▶ [FRAGMENTO DEL DOCUMENTO]
⁂

En la última década, el diseñador Martin Szekely (París, 65 años) ha redescubierto el valor de la memoria. En 2011, tras su exposición Ne plus dessiner en el Centro Pompidou de París, empezó a colaborar con la editorial B42 para alumbrar una serie de libros que recogen distintas facetas de su obra, elusiva y misteriosa. Uno de los volúmenes más imponentes, Intérieurs – Les années 1980-1990, documenta la presencia de sus piezas en las casas de sus clientes privados. “Hasta que publiqué este libro no deseaba regresar a aquellos años. Probablemente me decidí a abrir mis archivos y a ponerlos en orden por efecto de la edad”, explica. A principios de este año, la galería Mercier & Associés de París reunió algunas de esas piezas en una exposición, DÉBUT, comisariada por un joven experto, Rémi Gerbeau. “Nació en los años del movimiento punk, cuando yo creaba la chaise longue Pi, lo que aporta una perspectiva del tiempo transcurrido desde entonces. También confirma claramente el interés por los años ochenta, ya tan lejanos”, recuerda Szekely.
La pieza a la que alude, Pi (1982-1983), es un diván de acero –la idea inicial de Szekely era plantearla en fibra de carbono, uno de sus materiales favoritos– que de lejos, pero solo de lejos, recuerda al de Le Corbusier. De cerca, es una conjunción perfecta entre media circunferencia –el reposapiés– y una línea recta –el respaldo– con el grado de inclinación exacto para mantenerse en equilibrio sobre un único punto de apoyo central. Una pieza fría, geométrica, escultórica, casi un tótem que simboliza el diseño de autor de aquellos años ochenta en los que el lujo se expresaba con aristas duras, materiales insólitos, formas limpias y casas sofisticadas y distantes que, como galerías de arte conceptual, parecían decir: “Mírame, cómprame, pero no me toques”.

⁂

▶ [DATOS DISPONIBLES]
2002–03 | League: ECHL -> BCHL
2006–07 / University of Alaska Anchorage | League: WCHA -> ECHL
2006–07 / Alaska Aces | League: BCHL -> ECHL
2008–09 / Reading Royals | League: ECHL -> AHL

⁂

▶ [TAREAS A REALIZAR]
A - Responde con lo que dice el texto sobre Martin Szekely a estas preguntas:
(i) ¿En qué año empezó Szekely a colaborar con la editorial B42?
(ii) ¿Quién comisarió la exposición DÉBUT?
(iii) ¿En qué material pensaba Szekely plantear al principio el diván Pi?
B - Enumera, según el texto sobre Martin Szekely, todos los rasgos con los que se expresaba el lujo en los años ochenta.
C - Continúa el texto sobre Martin Szekely a partir de su última oración.

▶ [RESPUESTAS POR TAREA]
A -
(i) En 2011.
(ii) Rémi Gerbeau.
(iii) En fibra de carbono.

B -
- Aristas duras
- Materiales insólitos
- Formas limpias
- Casas sofisticadas y distantes

C -
“Lo único que puedo constatar es que el mundo es ambivalente”, responde Szekely cuando le preguntamos por la frialdad de aquellas piezas: sillas, escritorios, librerías, chimeneas, mesas, incluso expositores de postales o mostradores que parecían asentar su extrañeza en interiores más o menos clásicos, domésticos o museísticos en función de cada propietario. “¿Cómo imaginar lo lleno sin el vacío, lo alto sin lo bajo, lo pesado sin lo ligero, lo cálido sin lo frío, lo cómodo sin lo incómodo, el minimalismo sin el expresionismo? Esta constatación tan sencilla reclamaría tolerancia frente a los contrarios, porque los revela”.
En los años noventa, Szekely cambió de método. Abandonó la furia prometeica y el culto al dibujo –de ahí el título de su exposición-manifiesto en el Pompidou– y empezó a crear sus piezas a partir del análisis intelectual de la forma, la función, el entorno, la historia y los materiales. Lo que se proponía era reinventar su negocio, pero también abrir una tercera vía entre el diseño de galería –más cerca de la escultura que del mueble utilitario– y la imbatible eficacia de lo industrial. “En ese universo, ¿cuántos objetos producidos caducan porque su forma pasa de moda, su tecnología resulta superada, o porque la propia industria anticipa su usura?”, pregunta. “En efecto, parece difícil imaginar que la industria plantee productos perennes dada su necesidad de vender sin pausa y de atraer la atención del comprador. Desde los dosmiles, mis creaciones responden a un ánimo exactamente opuesto: la mayoría son duraderas, se pueden reparar y tienen la ambición desmesurada de ser intemporales. ¡Habrá que esperar para comprobarlo!”.
En los últimos meses, el Museo del Louvre ha incorporado a sus salas una serie de muebles concebidos especialmente por Szekely para la pinacoteca más importante del mundo. “Es todo un logro”, se jacta. Sus diseños no aspiran a ser contemplados en el museo, sino utilizados por los visitantes de ese mismo espacio. “En el origen, la razón de ser de los muebles era sostener o contener, no ser expuestos. En el Louvre, junto a las obras de arte antiguo, esta idea se me impuso como una evidencia”. Su principal inspiración procede de la escultura sedente del faraón Kefrén, tallada hace alrededor de 4.500 años, descubierta hacia 1860 por el arqueólogo francés Auguste Mariette y expuesta hoy en el Museo del Cairo. “Influyó en los tres nuevos asientos y, especialmente, en el del encargado de orientar a los visitantes: una plancha vertical yuxtapuesta a un asiento horizontal. Es decir, el arquetipo de la silla”, afirma el diseñador, que apunta otro interrogante sobre la joya arqueológica original. “¿Quién proporciona esta postura digna y solemne, el rey o el trono? La comodidad es una interdependencia entre nuestro cuerpo animado y el objeto estático que aspira a que uno se adapte momentáneamente al otro”.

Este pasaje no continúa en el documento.